CAS laboratories achieve “First Light”

May 12, 2016
Two laboratory experiments built in the CAS group at MPE have now achieved “first light”. Both experiments are designed to support astronomical observations and astrochemical modeling of molecules by probing their rotational transitions in the laboratory. These laboratory studies enable the scientists to measure transition frequencies with high precision in the frequency range available at major long-wavelength telescopes such as IRAM NOEMA and ALMA. The new molecular studies in the CAS laboratories will be used as powerful new tools to understand the physical and chemical properties of interstellar clouds, where stars and planets form.

During the early stages of star formation, most of the chemical processes that occur in the gas phase involve small molecules containing relatively light elements (first and second row in the periodic table). The rotational spectra of these molecules can be observed with millimeter/submillimeter telescopes, and provide a useful means to probe the physical conditions and evolution interstellar gas. Because of the large diversity of interstellar conditions, it remains a challenge to prepare and study all the possible molecules and their configurations, both experimentally and observationally.

Two spectrometers being developed by the Center for Astrochemical Studies (CAS) have recently achieved “first light” (the first acquisition of a molecular spectrum): the CASAC (CAS Absorption Cell) spectrometer, and a Chirped-Pulse Fourier Transform Spectrometer (CP-FTS). This marks a new phase of activity since the group's establishment at MPE in 2014. The priorities of the laboratories is the precise determination of spectroscopic properties of astrochmically-related molecules in order to couple this new data with astronomical observations and astrochemical modeling, to enhance the understanding of the processes in which these molecules participate. A cryogenic apparatus for ice studies and an apparatus containing a free-jet supersonic expansion are also under active development.

The CASAC experiment achieved “first light” in February. The experimental setup has since undergone a number of finishing touches, with the final equipment being installed in April. Its primary function is the investigation of light, highly-reactive molecules such as ions and radicals, in a low-pressure, cooled plasma. The instrument operates in the spectral range of 80–1100 GHz (4 mm to 250 μm) using a modular set of Shottky diodes, and thus covers all frequency bands accessed by the world's current state-of-the-art millimeter/submillimeter observing facilities.

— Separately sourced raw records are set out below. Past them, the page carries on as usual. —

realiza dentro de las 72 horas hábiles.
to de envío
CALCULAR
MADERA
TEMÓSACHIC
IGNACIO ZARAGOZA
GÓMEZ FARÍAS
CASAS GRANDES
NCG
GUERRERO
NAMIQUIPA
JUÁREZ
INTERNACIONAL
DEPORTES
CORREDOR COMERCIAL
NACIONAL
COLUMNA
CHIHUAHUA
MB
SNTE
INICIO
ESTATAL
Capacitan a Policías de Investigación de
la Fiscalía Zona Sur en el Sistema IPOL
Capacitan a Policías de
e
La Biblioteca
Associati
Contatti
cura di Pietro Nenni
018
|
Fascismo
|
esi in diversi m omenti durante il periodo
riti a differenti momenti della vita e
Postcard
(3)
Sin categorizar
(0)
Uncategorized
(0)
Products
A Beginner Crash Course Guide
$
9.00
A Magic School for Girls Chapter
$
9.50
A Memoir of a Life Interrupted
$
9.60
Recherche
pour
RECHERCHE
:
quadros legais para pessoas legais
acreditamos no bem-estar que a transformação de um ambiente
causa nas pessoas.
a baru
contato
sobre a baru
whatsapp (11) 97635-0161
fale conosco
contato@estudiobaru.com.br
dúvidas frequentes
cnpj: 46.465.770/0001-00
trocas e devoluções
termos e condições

A molecular plasma is generated within a 2m-long, 5cm-diameter borosilicate glass tube. The cell is cooled by circulating liquid nitrogen, and is placed within a solenoid magnet. This gives the experimenters the option to confine the plasma to the center of the tube in an axially-aligned magnetic field. Two vacuum pumps provide a high-throughput pumping system, allowing one to maintain a high flow-rate at the pressures needed to generate unstable molecules.

A broadband CP-FTS spectrometer has also been developed that initially covers the frequency band from 6 to 26 GHz. At these frequencies, the rotational spectrum of heavier organic species (in particular, prebiotic molecules and their building blocks, containing carbon, nitrogen, and oxygen) can be found. This class of molecules often exhibits complex spectrum with many individual lines due to large-amplitude internal motions. The broad instantaneous spectral bandwidth of the instrument is ideal for simultaneously measuring such a large number of linesand simplifying the line assignment by applying appropriate pulse sequences.

A vacuum-rated, long-pathlength (1.5 m) waveguide has been recently used to record the spectrum of ammonia. The “first light”, its inversion spectrum near 24 GHz, has been obtained early-May. A frequency extension of the instrument is also in progress, to provide access to frequencies in the range of 80–110 GHz. All electronics hardware of the instrument is housed on a mobile rack, so that it may be coupled to various sample chambers that are currently under development.